Habían oído ayer que un joven y apuesto guardaespaldas había llegado a la Familia Xiao, y verlo hoy lo confirmaba.
Lin Tian, con sus cejas definidas y ojos estrellados, tenía una tez saludable y una figura alta, lo que ciertamente causó un impacto en las señoritas.
—¡Hmp!
—Xiao Manxuan notó que Lin Tian era bastante popular y resopló con disgusto.
Al ver a su Segunda Señorita molesta, las hermosas criadas bajaron rápidamente la cabeza y se escabulleron.
Los dos llegaron a un edificio de una sola planta.
Xiao Manxuan abrió la puerta y le dijo a Lin Tian: —Entra conmigo.
—Tras guiarlo al interior, un brillo astuto destelló en sus ojos cuando se dio la vuelta.
La pequeña tenía un plan bajo la manga; su astucia no podía escapar a los ojos de Lin Tian.
Las niñas pequeñas no saben guardar secretos; muestran sus intenciones en la cara incluso antes de que ocurra nada.
Lin Tian sonrió con despreocupación y entró, con la cabeza alta y el pecho erguido.
Al entrar, vio que la habitación era espaciosa y estaba equipada con diverso material deportivo: era un gimnasio.
Mientras Lin Tian inspeccionaba la sala, Xiao Manxuan cerró la puerta con llave inesperadamente.
—Segunda Señorita, al cerrar la puerta con llave, ¿no nos hemos convertido en un hombre y una mujer solos en una habitación?

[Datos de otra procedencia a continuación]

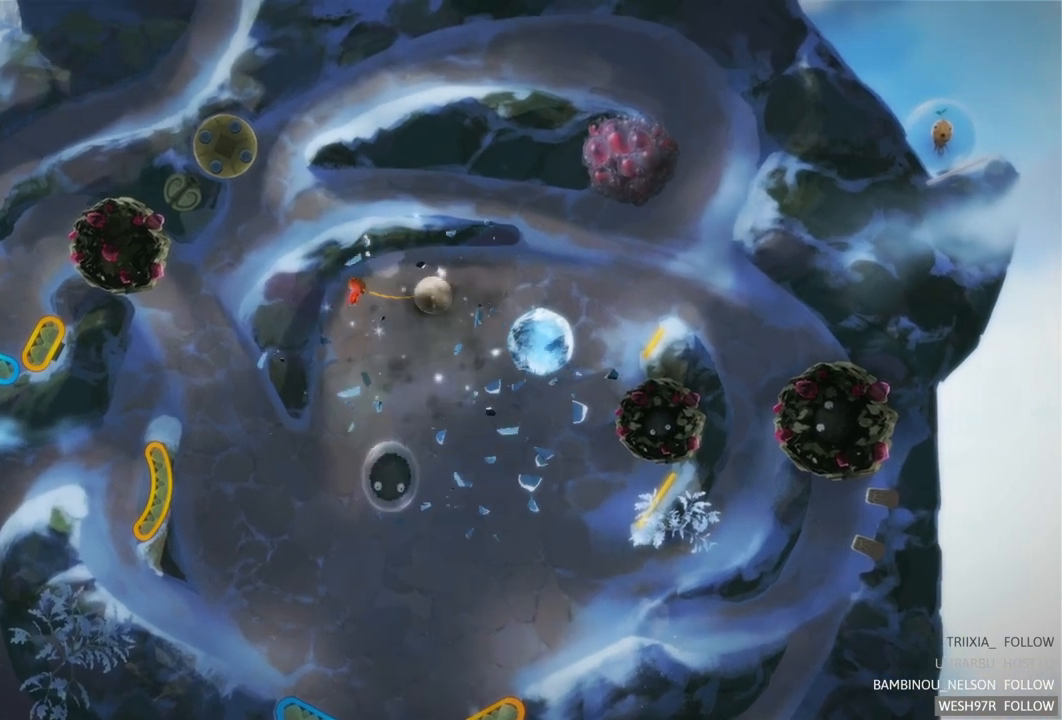
{"buttons": [], "left_stick": "center", "right_stick": "center", "events": []}
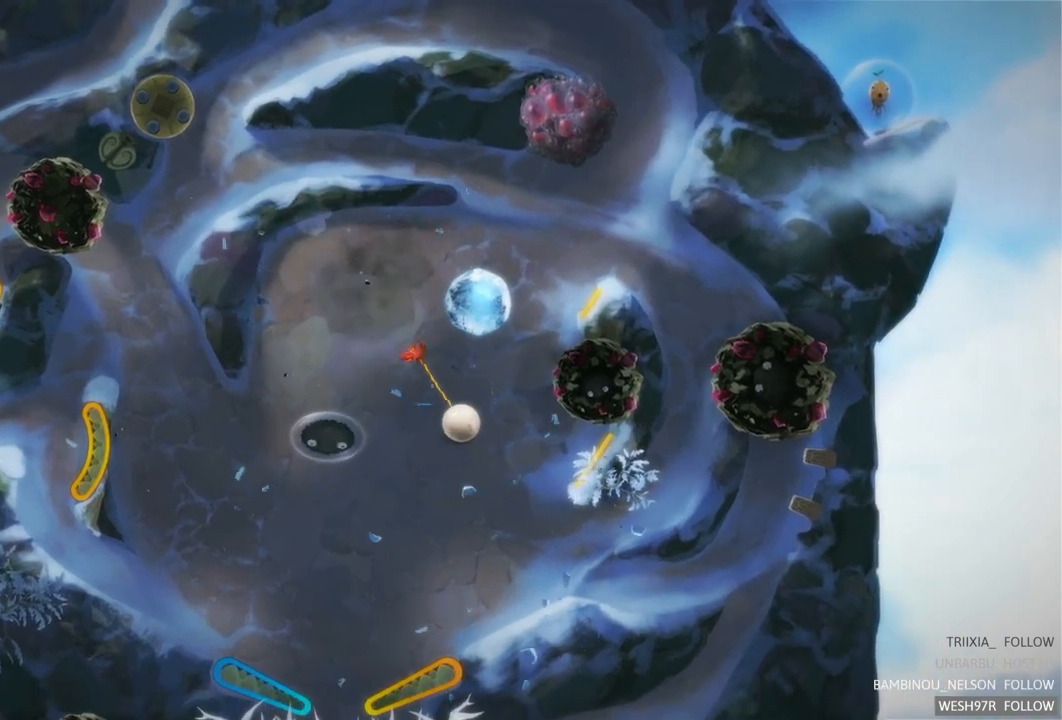
{"buttons": [], "left_stick": "center", "right_stick": "center", "events": []}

¿No tienes miedo de que yo sea un mal tipo?
—dijo Lin Tian con una risita, encontrando irresistible a la adorable y algo tonta niñita mientras la bromeaba.

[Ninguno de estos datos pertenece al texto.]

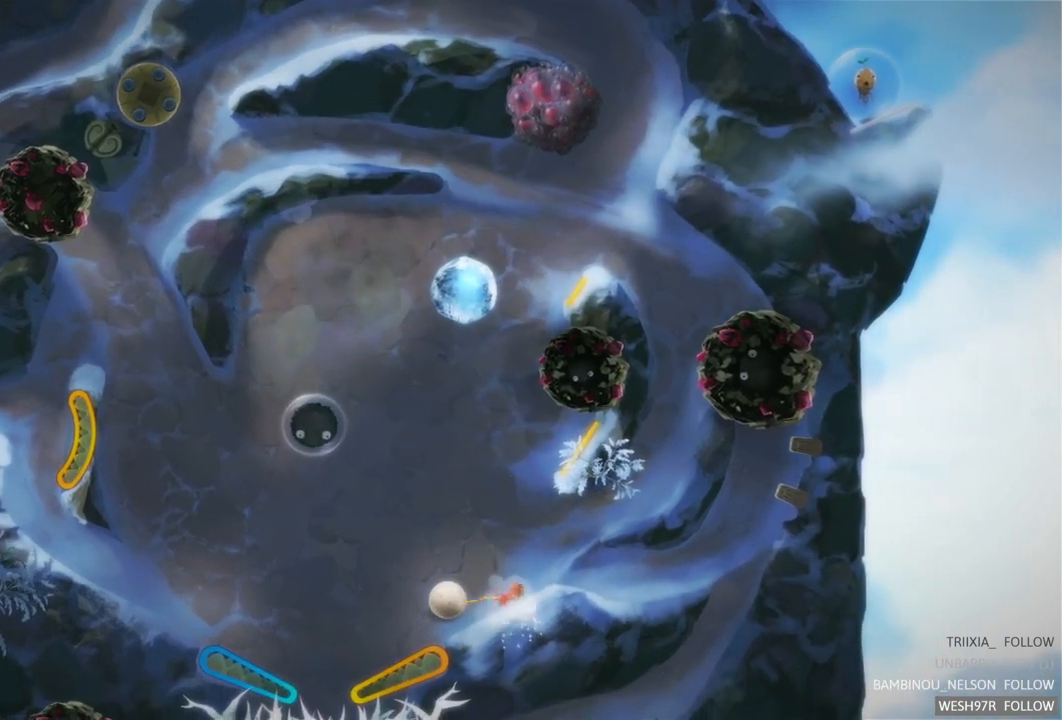
{"buttons": ["R2"], "left_stick": "center", "right_stick": "center", "events": [[183, "R2", "down"]]}
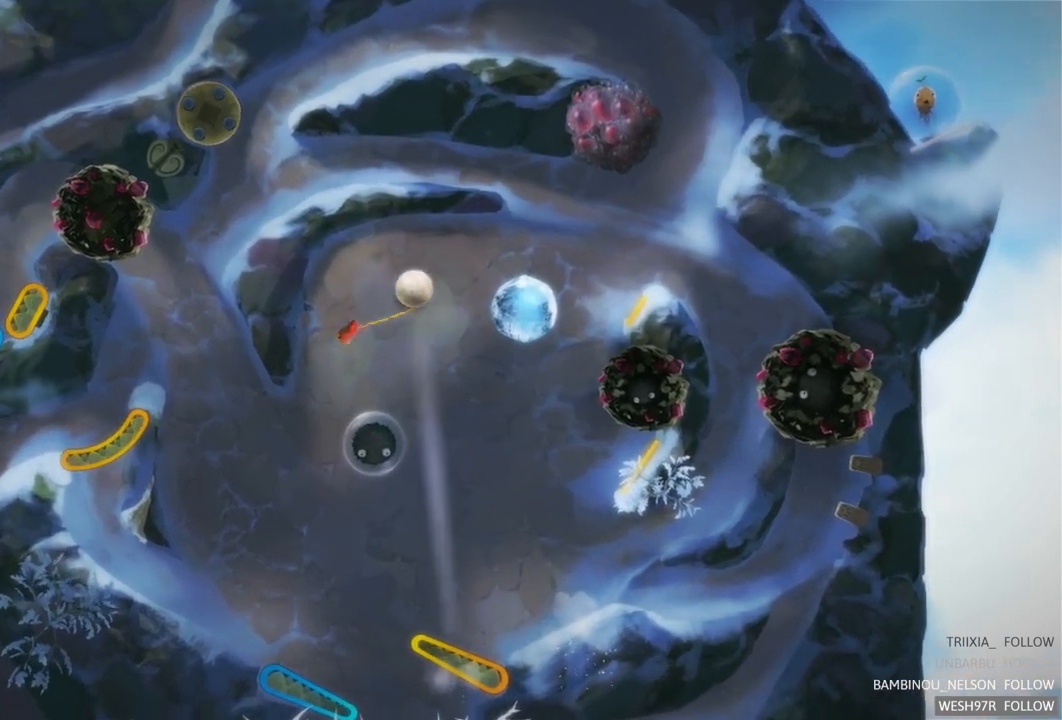
{"buttons": [], "left_stick": "center", "right_stick": "center", "events": [[83, "R2", "up"]]}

Xiao Manxuan se dio cuenta entonces de su error, pero aun así miró a Lin Tian con obstinación y dijo con fiereza: —Si te atreves, mi hermana es muy formidable.

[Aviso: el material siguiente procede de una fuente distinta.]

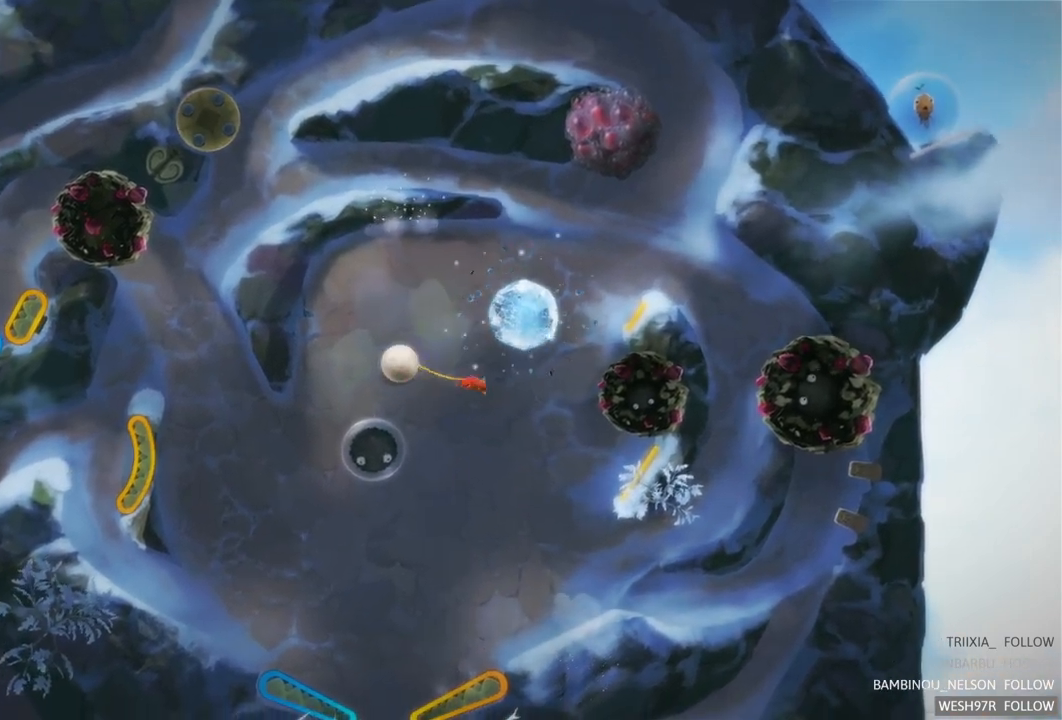
{"buttons": [], "left_stick": "center", "right_stick": "center", "events": []}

Ten cuidado, o haré que te dé una paliza.
—Terminó su amenaza agitando sus pequeños puños de forma amenazante.
—Entonces, ¿para qué me has llamado?
Los guardaespaldas también tienen derechos, ¿sabes?
No soy tu esclavo que se limita a seguir órdenes —comentó Lin Tian, echando un vistazo a sus inofensivos puños.
—¿Tienes miedo?
He aprendido algunas técnicas de espada de mi hermana.
Serás mi compañero de entrenamiento, pero tienes que vendarte los ojos.
Prohibido mirar, prohibido esquivar usando la velocidad, prohibido…
—¡Para!
Con tantas prohibiciones, será mejor que me quede quieto y reciba una paliza —protestó Lin Tian en voz alta, temeroso de que la pequeña pudiera darle una paliza si se basaba únicamente en la técnica.
—¿No estabas muy impresionante ayer?
¿Cómo es que te asusta una cosita así?, ¡hmp!
¡Si te rindes, de ahora en adelante, tendrás que obedecerme y hacer todo lo que yo diga!
—Xiao Manxuan, armada con dos espadas de madera que había sacado de quién sabe dónde, lo señaló triunfalmente.
Como hombre orgulloso, que una niñita le diera órdenes estaba fuera de discusión.
Lin Tian se negó rotundamente y agarró una espada de madera, diciendo: —Venga, pues.
¡Véndame los ojos tú misma, para que luego no digas que hice trampa!
El astuto plan de Xiao Manxuan había tenido éxito.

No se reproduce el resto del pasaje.